Randmenschen auf der Suche nach einem Kompass

Dienstag, 12. November 2013 | Text: Stephan Martin Meyer | Bild: Taimas Ahangari

Geschätzte Lesezeit: 2 Minuten

Die Bühne ist fast bis zur Decke mit Bierkästen voll gestellt. Die Türme scheinen bei der kleinsten Berührung zu schwanken, drohen alles unter sich zu begraben. Schmale Gänge, schwer einsehbar, bieten die einzige Möglichkeit, sich zwischen ihnen hindurch zu bewegen. So oder so ähnlich stellt sich das Leben für diejenigen dar, die in der Pubertät von Hormonen überschwemmt werden.

Dante, Kate und Ben leben hier. Jeder in seiner Welt, die geprägt ist von Unsicherheit und von Eltern, die wenig Zugang zu ihren halbwüchsigen Kindern haben. Dantes Vater säuft und prügelt, Kates Mutter lässt ihrer Tochter zwar alle Freiheiten, bietet ihr aber keinen Rahmen zu, Bens Vater ist Pastor und seine Eltern somit ganz auf den Herrn fokussiert. Da bleibt wenig Transparenz für unterschiedliche Generationen.
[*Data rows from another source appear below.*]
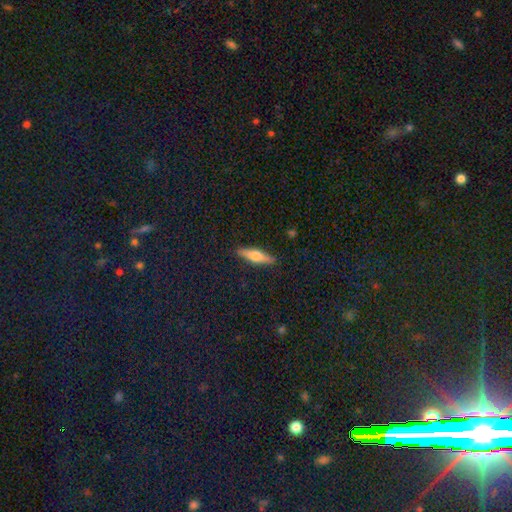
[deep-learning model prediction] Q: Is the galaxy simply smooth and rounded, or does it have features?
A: smooth — 47%.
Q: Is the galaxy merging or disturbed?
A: none — 88%.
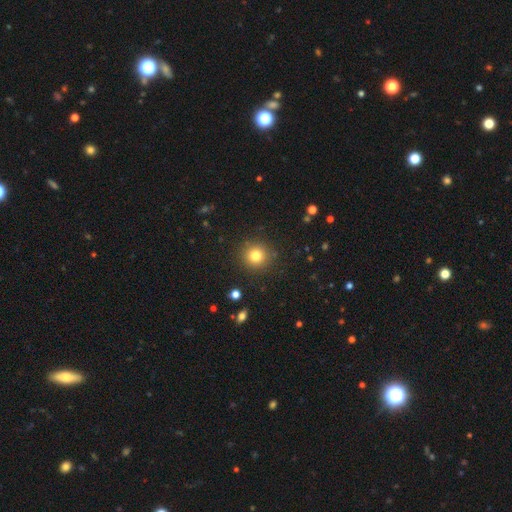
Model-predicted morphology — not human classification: Smooth or featured? Predicted: smooth (p=0.80). How rounded? Predicted: round (p=0.94). Merging? Predicted: none (p=0.90).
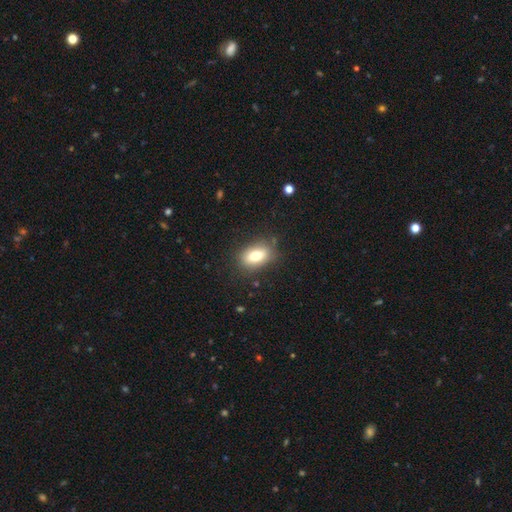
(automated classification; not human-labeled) A smooth galaxy with no disk features (76%) that is in between round and cigar-shaped (85%). Merging: none (81%).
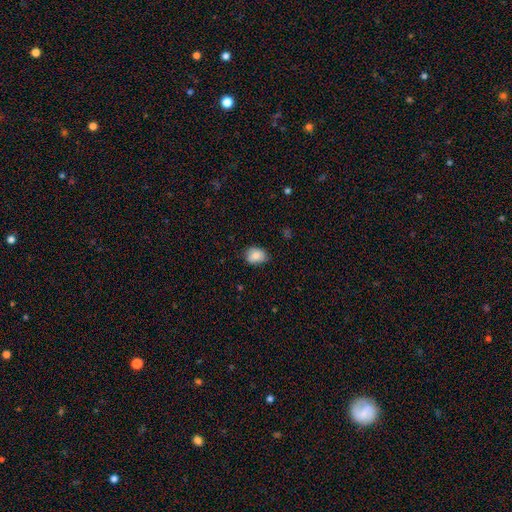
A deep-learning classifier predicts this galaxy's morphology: A smooth galaxy with no disk features (79%) that is in between round and cigar-shaped (60%).

Vote fractions:
- Smooth or featured? smooth: 79% / featured or disk: 13% / star or artifact: 8%
- How rounded? in between: 60% / round: 39% / cigar-shaped: 1%
- Merging? none: 75% / minor disturbance: 20% / major disturbance: 4% / merger: 1%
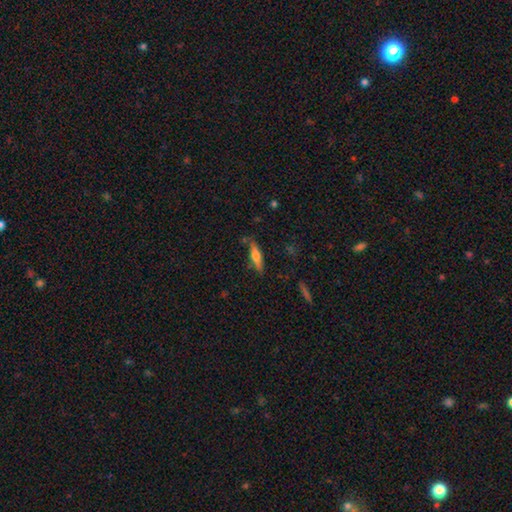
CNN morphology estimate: Overall: smooth (54%; featured or disk 39%). How rounded: cigar-shaped (71%). Merging: none (79%).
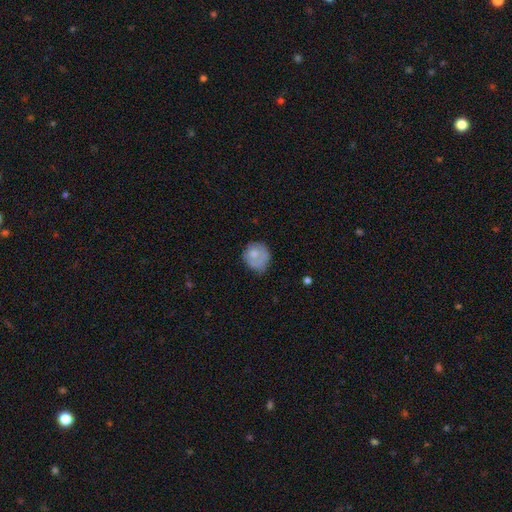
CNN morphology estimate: The model was most divided on "merging": none: 50%, minor disturbance: 33%, major disturbance: 14%, merger: 2%. More confident: how rounded — round (75%); smooth or featured — smooth (68%).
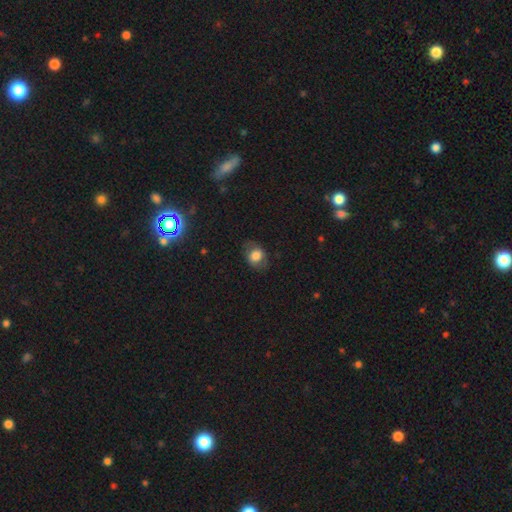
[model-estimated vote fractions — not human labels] Morphology: type=smooth (74%); roundness=in between (55%); merging=none (75%).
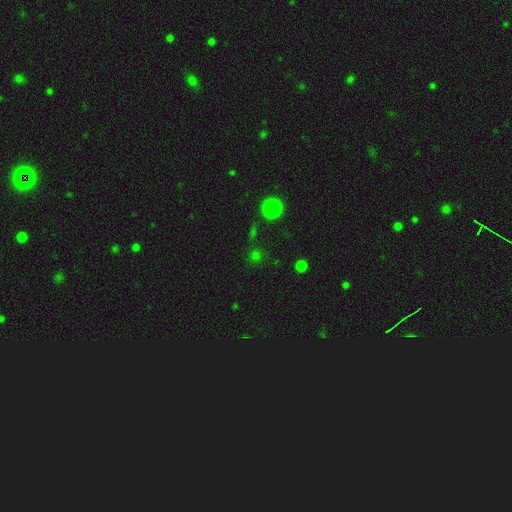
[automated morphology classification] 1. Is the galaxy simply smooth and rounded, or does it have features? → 59% smooth, 35% star or artifact, 6% featured or disk.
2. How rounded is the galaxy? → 91% round, 8% in between, 1% cigar-shaped.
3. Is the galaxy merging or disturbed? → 81% none, 9% minor disturbance, 6% merger, 4% major disturbance.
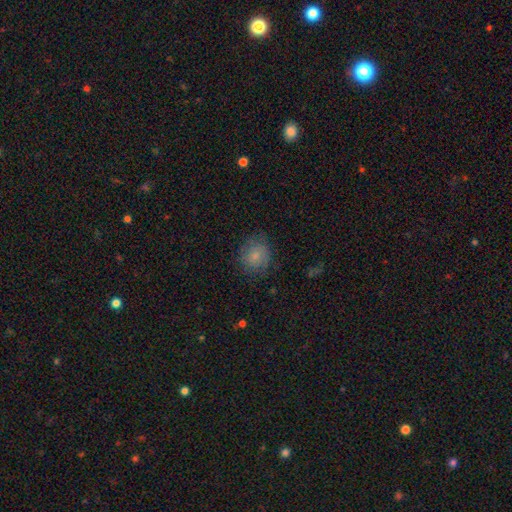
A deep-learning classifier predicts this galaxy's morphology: smooth 78%, featured or disk 12%, star or artifact 9%. Down the decision tree: how rounded — round (80%); merging — none (74%).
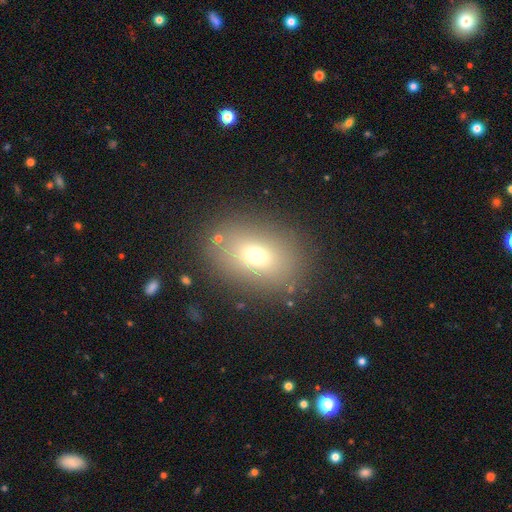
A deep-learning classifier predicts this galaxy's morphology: The model was most divided on "how rounded": in between: 71%, round: 28%, cigar-shaped: 2%. More confident: merging — none (83%); smooth or featured — smooth (68%).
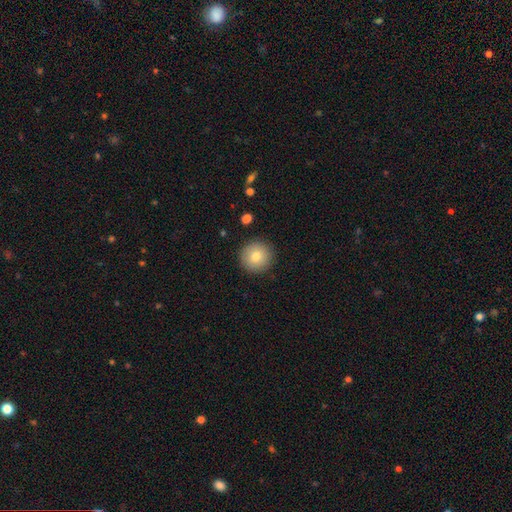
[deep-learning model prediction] Morphology: type=smooth (80%); roundness=round (95%); merging=none (91%).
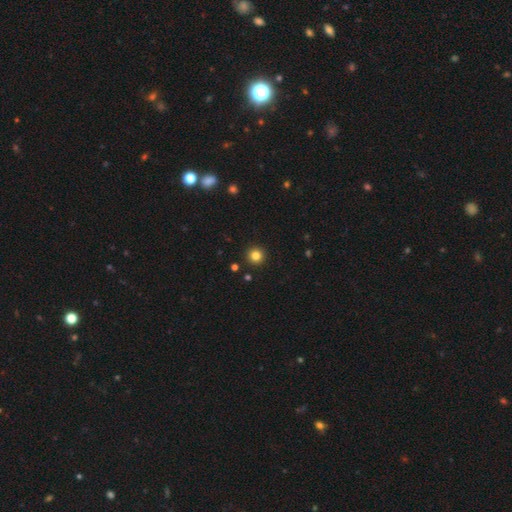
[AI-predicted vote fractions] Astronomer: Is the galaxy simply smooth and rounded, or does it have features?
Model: smooth — 83%.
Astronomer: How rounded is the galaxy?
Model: round — 96%.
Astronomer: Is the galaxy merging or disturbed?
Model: none — 93%.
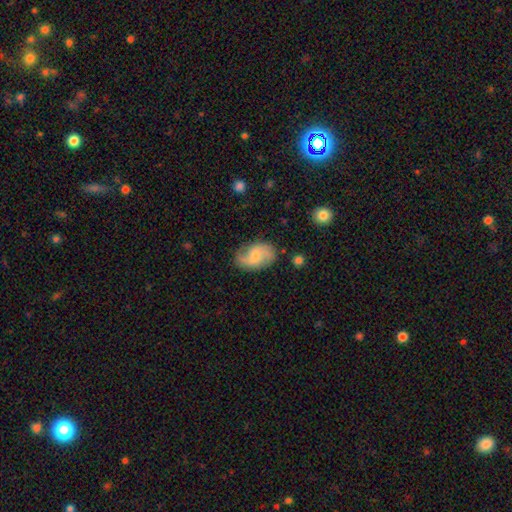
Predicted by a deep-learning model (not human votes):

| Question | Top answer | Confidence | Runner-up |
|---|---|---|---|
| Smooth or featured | featured or disk | 66% | smooth (28%) |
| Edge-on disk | no | 97% | yes (3%) |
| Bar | weak | 49% | no (42%) |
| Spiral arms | yes | 93% | no (7%) |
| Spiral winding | loose | 56% | medium (34%) |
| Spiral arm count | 2 | 87% | can't tell (5%) |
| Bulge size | small | 43% | moderate (36%) |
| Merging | none | 73% | minor disturbance (19%) |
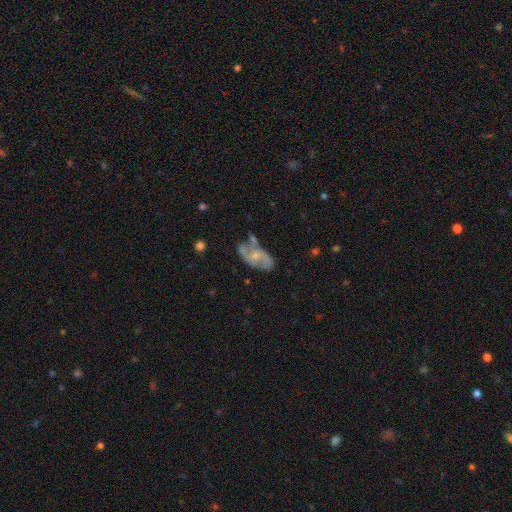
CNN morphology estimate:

„Ich kann nicht schlafen“, sagt Dante zu Beginn. Dieser Gedanke zieht sich durch die ganze Aufführung. Dante träumt von Kate, will ihr näher kommen, weiß aber nicht, wie er das anstellen soll. Denn: Kate eilt der Ruf voraus, Striche zu machen. Einen Strich für jeden Jungen, den sie küsst, einen für jeden, mit dem sie schläft. Und Dante möchte kein Strich sein. Er will mehr.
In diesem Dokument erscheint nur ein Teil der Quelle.